◆ PROBLEM DETAILS ◆
The answer should contain all of the data, retyped without any alteration.

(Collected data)

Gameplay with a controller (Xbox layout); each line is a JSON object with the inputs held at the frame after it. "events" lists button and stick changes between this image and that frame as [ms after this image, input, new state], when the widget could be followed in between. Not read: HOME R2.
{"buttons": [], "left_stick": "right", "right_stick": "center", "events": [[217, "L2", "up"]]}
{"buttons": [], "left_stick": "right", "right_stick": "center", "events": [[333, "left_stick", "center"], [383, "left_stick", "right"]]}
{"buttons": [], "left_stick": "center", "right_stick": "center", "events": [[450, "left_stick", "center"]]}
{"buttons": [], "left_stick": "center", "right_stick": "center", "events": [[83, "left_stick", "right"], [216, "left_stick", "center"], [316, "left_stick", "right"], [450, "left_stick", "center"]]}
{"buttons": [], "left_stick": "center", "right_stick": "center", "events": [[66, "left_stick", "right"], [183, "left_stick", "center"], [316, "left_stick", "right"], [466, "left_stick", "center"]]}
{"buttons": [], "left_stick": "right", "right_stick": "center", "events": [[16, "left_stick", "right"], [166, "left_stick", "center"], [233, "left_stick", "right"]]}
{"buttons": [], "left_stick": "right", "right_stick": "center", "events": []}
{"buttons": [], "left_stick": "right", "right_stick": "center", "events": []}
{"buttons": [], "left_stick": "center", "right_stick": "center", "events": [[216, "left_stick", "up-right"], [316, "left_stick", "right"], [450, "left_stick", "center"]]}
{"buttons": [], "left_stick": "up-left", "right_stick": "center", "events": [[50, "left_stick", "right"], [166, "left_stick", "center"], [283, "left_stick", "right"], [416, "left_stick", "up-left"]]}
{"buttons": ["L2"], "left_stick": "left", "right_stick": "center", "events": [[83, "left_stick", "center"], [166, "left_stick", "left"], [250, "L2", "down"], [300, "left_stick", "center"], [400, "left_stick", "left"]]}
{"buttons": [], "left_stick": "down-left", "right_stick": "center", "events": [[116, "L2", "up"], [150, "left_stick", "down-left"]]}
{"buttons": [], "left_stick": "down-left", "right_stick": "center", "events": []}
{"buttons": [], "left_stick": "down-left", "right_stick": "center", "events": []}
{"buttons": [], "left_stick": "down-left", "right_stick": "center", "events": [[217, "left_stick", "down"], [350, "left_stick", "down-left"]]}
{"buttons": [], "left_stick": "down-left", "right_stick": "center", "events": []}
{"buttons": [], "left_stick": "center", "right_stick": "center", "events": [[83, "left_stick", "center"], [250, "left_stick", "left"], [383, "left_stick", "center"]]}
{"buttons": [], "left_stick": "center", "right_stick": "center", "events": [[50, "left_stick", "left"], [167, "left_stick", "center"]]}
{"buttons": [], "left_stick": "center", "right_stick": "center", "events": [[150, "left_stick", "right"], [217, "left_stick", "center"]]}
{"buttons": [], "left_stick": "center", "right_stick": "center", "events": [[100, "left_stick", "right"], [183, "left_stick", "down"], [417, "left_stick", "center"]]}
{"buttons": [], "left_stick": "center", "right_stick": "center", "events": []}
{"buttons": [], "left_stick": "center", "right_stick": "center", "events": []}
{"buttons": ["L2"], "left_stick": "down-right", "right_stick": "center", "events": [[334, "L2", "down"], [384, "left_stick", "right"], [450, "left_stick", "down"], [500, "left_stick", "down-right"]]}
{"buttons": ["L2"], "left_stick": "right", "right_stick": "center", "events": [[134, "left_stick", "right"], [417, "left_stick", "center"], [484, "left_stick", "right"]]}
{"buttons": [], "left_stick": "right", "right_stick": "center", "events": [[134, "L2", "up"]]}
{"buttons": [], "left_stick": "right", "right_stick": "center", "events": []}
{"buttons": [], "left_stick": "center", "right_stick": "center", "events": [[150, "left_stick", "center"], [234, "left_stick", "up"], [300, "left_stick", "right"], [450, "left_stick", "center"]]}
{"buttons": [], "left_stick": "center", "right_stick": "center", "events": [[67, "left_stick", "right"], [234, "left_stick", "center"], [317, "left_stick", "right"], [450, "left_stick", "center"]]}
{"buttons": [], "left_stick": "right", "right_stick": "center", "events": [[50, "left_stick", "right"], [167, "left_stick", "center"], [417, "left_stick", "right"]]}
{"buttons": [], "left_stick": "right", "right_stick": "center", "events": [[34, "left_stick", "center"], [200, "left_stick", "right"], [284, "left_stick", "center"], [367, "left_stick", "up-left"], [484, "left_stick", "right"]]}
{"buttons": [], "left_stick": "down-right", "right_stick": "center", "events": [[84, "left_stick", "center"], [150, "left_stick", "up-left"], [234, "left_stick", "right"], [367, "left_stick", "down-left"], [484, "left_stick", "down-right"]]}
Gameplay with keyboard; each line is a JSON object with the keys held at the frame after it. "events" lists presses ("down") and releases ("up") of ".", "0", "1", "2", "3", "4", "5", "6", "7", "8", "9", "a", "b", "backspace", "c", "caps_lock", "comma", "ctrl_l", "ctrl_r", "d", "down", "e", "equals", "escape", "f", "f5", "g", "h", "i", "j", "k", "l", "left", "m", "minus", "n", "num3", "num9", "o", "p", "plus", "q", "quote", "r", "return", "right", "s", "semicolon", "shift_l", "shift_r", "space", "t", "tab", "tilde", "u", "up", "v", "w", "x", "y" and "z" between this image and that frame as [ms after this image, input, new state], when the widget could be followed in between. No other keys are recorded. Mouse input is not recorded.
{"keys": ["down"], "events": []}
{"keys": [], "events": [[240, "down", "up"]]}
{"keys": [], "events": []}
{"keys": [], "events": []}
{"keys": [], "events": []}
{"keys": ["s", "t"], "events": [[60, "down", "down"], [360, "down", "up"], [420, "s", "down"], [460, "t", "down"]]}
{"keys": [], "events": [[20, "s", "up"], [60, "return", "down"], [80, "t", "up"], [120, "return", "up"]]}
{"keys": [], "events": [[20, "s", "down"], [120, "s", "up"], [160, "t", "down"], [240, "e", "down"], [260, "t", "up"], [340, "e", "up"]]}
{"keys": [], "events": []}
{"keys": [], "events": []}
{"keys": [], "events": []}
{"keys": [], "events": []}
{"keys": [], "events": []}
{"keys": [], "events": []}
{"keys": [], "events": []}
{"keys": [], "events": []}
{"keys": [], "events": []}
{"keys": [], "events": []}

◆ RESULT BELOW ◆
Gameplay with a controller (Xbox layout); each line is a JSON object with the inputs held at the frame after it. "events" lists button and stick changes between this image and that frame as [ms after this image, input, new state], when the widget could be followed in between. Not read: HOME R2.
{"buttons": [], "left_stick": "right", "right_stick": "center", "events": [[217, "L2", "up"]]}
{"buttons": [], "left_stick": "right", "right_stick": "center", "events": [[333, "left_stick", "center"], [383, "left_stick", "right"]]}
{"buttons": [], "left_stick": "center", "right_stick": "center", "events": [[450, "left_stick", "center"]]}
{"buttons": [], "left_stick": "center", "right_stick": "center", "events": [[83, "left_stick", "right"], [216, "left_stick", "center"], [316, "left_stick", "right"], [450, "left_stick", "center"]]}
{"buttons": [], "left_stick": "center", "right_stick": "center", "events": [[66, "left_stick", "right"], [183, "left_stick", "center"], [316, "left_stick", "right"], [466, "left_stick", "center"]]}
{"buttons": [], "left_stick": "right", "right_stick": "center", "events": [[16, "left_stick", "right"], [166, "left_stick", "center"], [233, "left_stick", "right"]]}
{"buttons": [], "left_stick": "right", "right_stick": "center", "events": []}
{"buttons": [], "left_stick": "right", "right_stick": "center", "events": []}
{"buttons": [], "left_stick": "center", "right_stick": "center", "events": [[216, "left_stick", "up-right"], [316, "left_stick", "right"], [450, "left_stick", "center"]]}
{"buttons": [], "left_stick": "up-left", "right_stick": "center", "events": [[50, "left_stick", "right"], [166, "left_stick", "center"], [283, "left_stick", "right"], [416, "left_stick", "up-left"]]}
{"buttons": ["L2"], "left_stick": "left", "right_stick": "center", "events": [[83, "left_stick", "center"], [166, "left_stick", "left"], [250, "L2", "down"], [300, "left_stick", "center"], [400, "left_stick", "left"]]}
{"buttons": [], "left_stick": "down-left", "right_stick": "center", "events": [[116, "L2", "up"], [150, "left_stick", "down-left"]]}
{"buttons": [], "left_stick": "down-left", "right_stick": "center", "events": []}
{"buttons": [], "left_stick": "down-left", "right_stick": "center", "events": []}
{"buttons": [], "left_stick": "down-left", "right_stick": "center", "events": [[217, "left_stick", "down"], [350, "left_stick", "down-left"]]}
{"buttons": [], "left_stick": "down-left", "right_stick": "center", "events": []}
{"buttons": [], "left_stick": "center", "right_stick": "center", "events": [[83, "left_stick", "center"], [250, "left_stick", "left"], [383, "left_stick", "center"]]}
{"buttons": [], "left_stick": "center", "right_stick": "center", "events": [[50, "left_stick", "left"], [167, "left_stick", "center"]]}
{"buttons": [], "left_stick": "center", "right_stick": "center", "events": [[150, "left_stick", "right"], [217, "left_stick", "center"]]}
{"buttons": [], "left_stick": "center", "right_stick": "center", "events": [[100, "left_stick", "right"], [183, "left_stick", "down"], [417, "left_stick", "center"]]}
{"buttons": [], "left_stick": "center", "right_stick": "center", "events": []}
{"buttons": [], "left_stick": "center", "right_stick": "center", "events": []}
{"buttons": ["L2"], "left_stick": "down-right", "right_stick": "center", "events": [[334, "L2", "down"], [384, "left_stick", "right"], [450, "left_stick", "down"], [500, "left_stick", "down-right"]]}
{"buttons": ["L2"], "left_stick": "right", "right_stick": "center", "events": [[134, "left_stick", "right"], [417, "left_stick", "center"], [484, "left_stick", "right"]]}
{"buttons": [], "left_stick": "right", "right_stick": "center", "events": [[134, "L2", "up"]]}
{"buttons": [], "left_stick": "right", "right_stick": "center", "events": []}
{"buttons": [], "left_stick": "center", "right_stick": "center", "events": [[150, "left_stick", "center"], [234, "left_stick", "up"], [300, "left_stick", "right"], [450, "left_stick", "center"]]}
{"buttons": [], "left_stick": "center", "right_stick": "center", "events": [[67, "left_stick", "right"], [234, "left_stick", "center"], [317, "left_stick", "right"], [450, "left_stick", "center"]]}
{"buttons": [], "left_stick": "right", "right_stick": "center", "events": [[50, "left_stick", "right"], [167, "left_stick", "center"], [417, "left_stick", "right"]]}
{"buttons": [], "left_stick": "right", "right_stick": "center", "events": [[34, "left_stick", "center"], [200, "left_stick", "right"], [284, "left_stick", "center"], [367, "left_stick", "up-left"], [484, "left_stick", "right"]]}
{"buttons": [], "left_stick": "down-right", "right_stick": "center", "events": [[84, "left_stick", "center"], [150, "left_stick", "up-left"], [234, "left_stick", "right"], [367, "left_stick", "down-left"], [484, "left_stick", "down-right"]]}
Gameplay with keyboard; each line is a JSON object with the keys held at the frame after it. "events" lists presses ("down") and releases ("up") of ".", "0", "1", "2", "3", "4", "5", "6", "7", "8", "9", "a", "b", "backspace", "c", "caps_lock", "comma", "ctrl_l", "ctrl_r", "d", "down", "e", "equals", "escape", "f", "f5", "g", "h", "i", "j", "k", "l", "left", "m", "minus", "n", "num3", "num9", "o", "p", "plus", "q", "quote", "r", "return", "right", "s", "semicolon", "shift_l", "shift_r", "space", "t", "tab", "tilde", "u", "up", "v", "w", "x", "y" and "z" between this image and that frame as [ms after this image, input, new state], when the widget could be followed in between. No other keys are recorded. Mouse input is not recorded.
{"keys": ["down"], "events": []}
{"keys": [], "events": [[240, "down", "up"]]}
{"keys": [], "events": []}
{"keys": [], "events": []}
{"keys": [], "events": []}
{"keys": ["s", "t"], "events": [[60, "down", "down"], [360, "down", "up"], [420, "s", "down"], [460, "t", "down"]]}
{"keys": [], "events": [[20, "s", "up"], [60, "return", "down"], [80, "t", "up"], [120, "return", "up"]]}
{"keys": [], "events": [[20, "s", "down"], [120, "s", "up"], [160, "t", "down"], [240, "e", "down"], [260, "t", "up"], [340, "e", "up"]]}
{"keys": [], "events": []}
{"keys": [], "events": []}
{"keys": [], "events": []}
{"keys": [], "events": []}
{"keys": [], "events": []}
{"keys": [], "events": []}
{"keys": [], "events": []}
{"keys": [], "events": []}
{"keys": [], "events": []}
{"keys": [], "events": []}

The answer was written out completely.